Per chi ama la letteratura, scrivere racconti, essere cittadini del mondo e riflettere sulla Settima Arte

giovedì 14 marzo 2013

Argo (2012) by Ben Affleck


Argo (2012)
di Ben Affleck

Ben Affleck (Tony Mendez)
Bryan Cranston (Jake O' Donnell)
Alan Arkin (Lester Siegel)
John Goodman (John Chambers)
Victor Garber (Ken Taylor)
Tate Donovan (Bob Anders)
Clea DuVall (Cora Lijek)
Scoot McNairy (Joe Stafford)


C'è una generazione di attori che hanno vissuto giovanissimi i piaceri della frivolezza opulenta dello star system e della fama planetaria e che, non soddisfatti, hanno scoperto la qualità dell'arte cinematografica per farla propria nel corso degli anni. Che DiCaprio, Matt Damon e altri che negli anni '90 facevano sobbalzare i cuori delle ragazzine si facciano oggi dirigere da Eastwood, Tarantino, Scorsese non è stupefacente. D'altronde a tutti, anche a un cane che sa ben poco delle logiche umane (o forse sa tutto o, meglio, il necessario), piace la qualità, perché tra un disaster movie di Roland Emmerich e anche un Romeo + Juliet di Baz Luhrmann (che rivedremo presto nel nuovo Grande Gatsby interpretato da DiCaprio) la differenza è evidente.

Ben Affleck non è tra i migliori esemplari di quella generazione, almeno nella sua veste di attore. Per più di un decennio ci siamo dovuti sorbire le sue pose monoespressive tra un Armageddon e un Daredevil passando per il Philip K. Dick proposto da John Woo in Paycheck. In parole povere, mai ci si aspetterebbe da uno come lui determinate qualità artistiche.

E invece il buon Ben ha imparato: incipit avvolgente, cura dei personaggi, senso dell'azione, capacità di lasciare lo spettatore costantemente sul filo del rasoio fino a un finale soddisfacente. Il regista Ben Affleck, che peraltro già aveva stupito con l'heist movie The Town (2010), prende un fatto storico di quelli da farti gridare al miracolo e alla meraviglia dell'organizzazione umana e lo mostra al pubblico con una cura dei dettagli sopraffina e un pathos calibrato all'altezza della situazione.
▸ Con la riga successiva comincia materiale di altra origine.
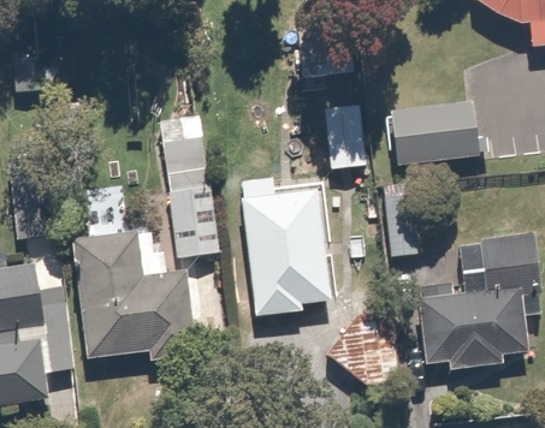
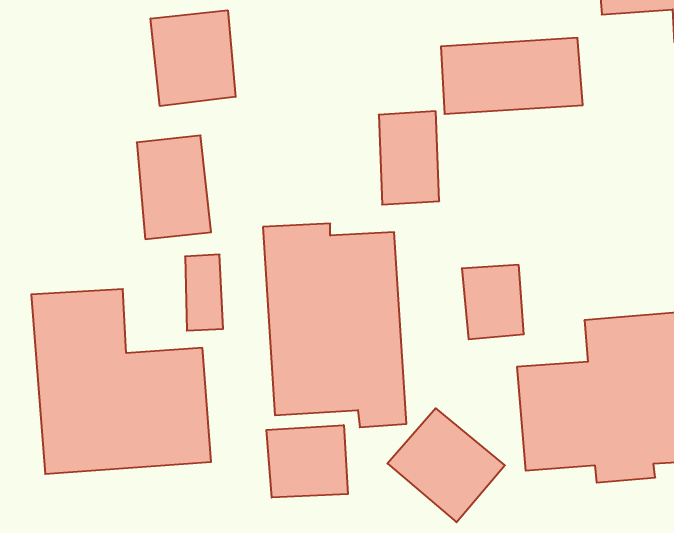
building: none -> [151,10,236,106]
building: [386,109,485,162] -> [441,38,583,114]
building: none -> [266,425,348,498]

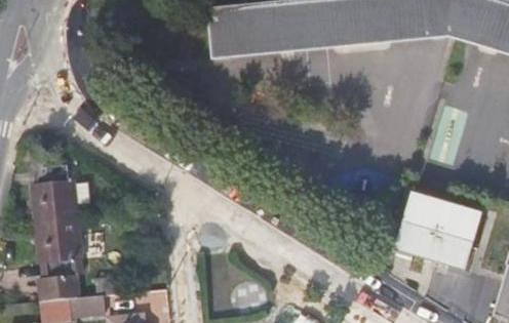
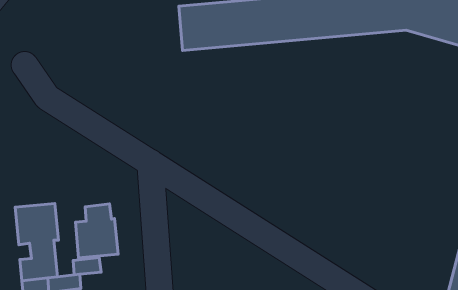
building: [32,166,77,224] -> [76,204,118,258]
building: [396,195,480,270] -> none

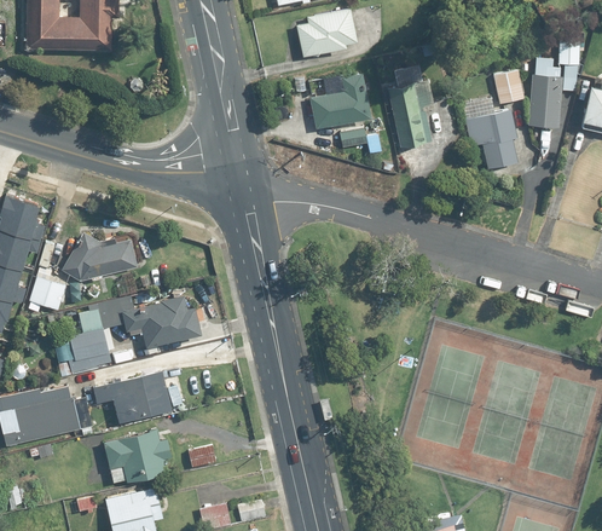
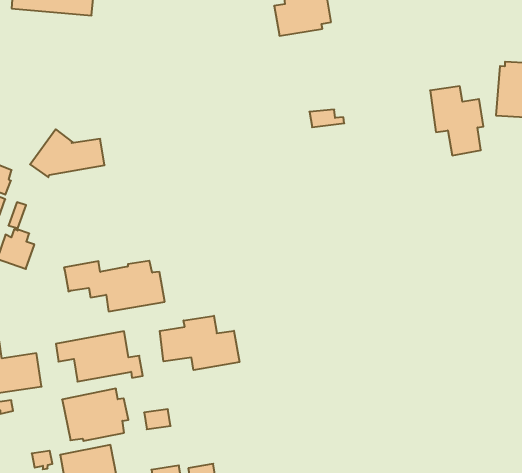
building: [388,67,434,148] -> none
building: [492,71,523,105] -> none
building: [308,74,371,129] -> none
building: [60,233,137,283] -> [30,129,105,177]
building: [52,311,114,377] -> none
building: none -> [160,316,239,370]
Quasi si stenterebbe a credere che un agente della CIA sia stato realmente in grado, tramite un'operazione congiunta Stati Uniti / Canada, di liberare sei funzionari dell'ambasciata USA a Teheran negli anni '70 dopo lo scoppio della rivoluzione iraniana che portò lo Scià di Persia (che ridusse la popolazione alla fame) a chiedere supporto proprio in America. E mai e poi mai che il cavallo di Troia in grado di aggirare uno stato di polizia, in cui i ribelli finivano impiccati per le vie della città, sia stato proprio il cinema stesso sotto forma di una stramba produzione fantascientifica canadese messa su ad hoc per l'operazione. Perché dopo essere scappati dall'ambasciata, ormai divenuta un bunker di milizia armata e documenti distrutti (e ricostruiti filo per filo dai bambini iraniani), i sei funzionari trovarono ospitalità dal Canada (in ambasciata), paese apparentemente neutrale alla disputa.

L'agente Tony Mendez mette su una finta produzione a Hollywood, falsifica passaporti, si reca a Teheran via Istanbul come cittadino canadese e libera tutti, con finte ricerche di location e altrettanto finti rientri in patria di finti professionisti della Settima Arte canadesi. E fu tutto vero.

Ben Affleck porta lo spettatore a vivere un'impresa insperata trovando tra gli elementi di fiction (bellissimi i titoli di testa disegnati che raccontano il background degli eventi) e realtà storica un compromesso meraviglioso per restituire un'idea di cinema classico che funziona sia come spettacolo che come illustrazione e riflessione su un determinato pericolo storico. Un film oliato, ricco di suggestioni e di snodi narrativi trattati con intelligenza.

Un successo di pubblico, critica, Academy Awards (tre, tra cui l'Oscar per Miglior Film) e Golden Globe. Tutto meritato... e pensare che si tratta pur sempre di Ben Affleck... quando la passione e la bravura scavalcano i pregiudizi.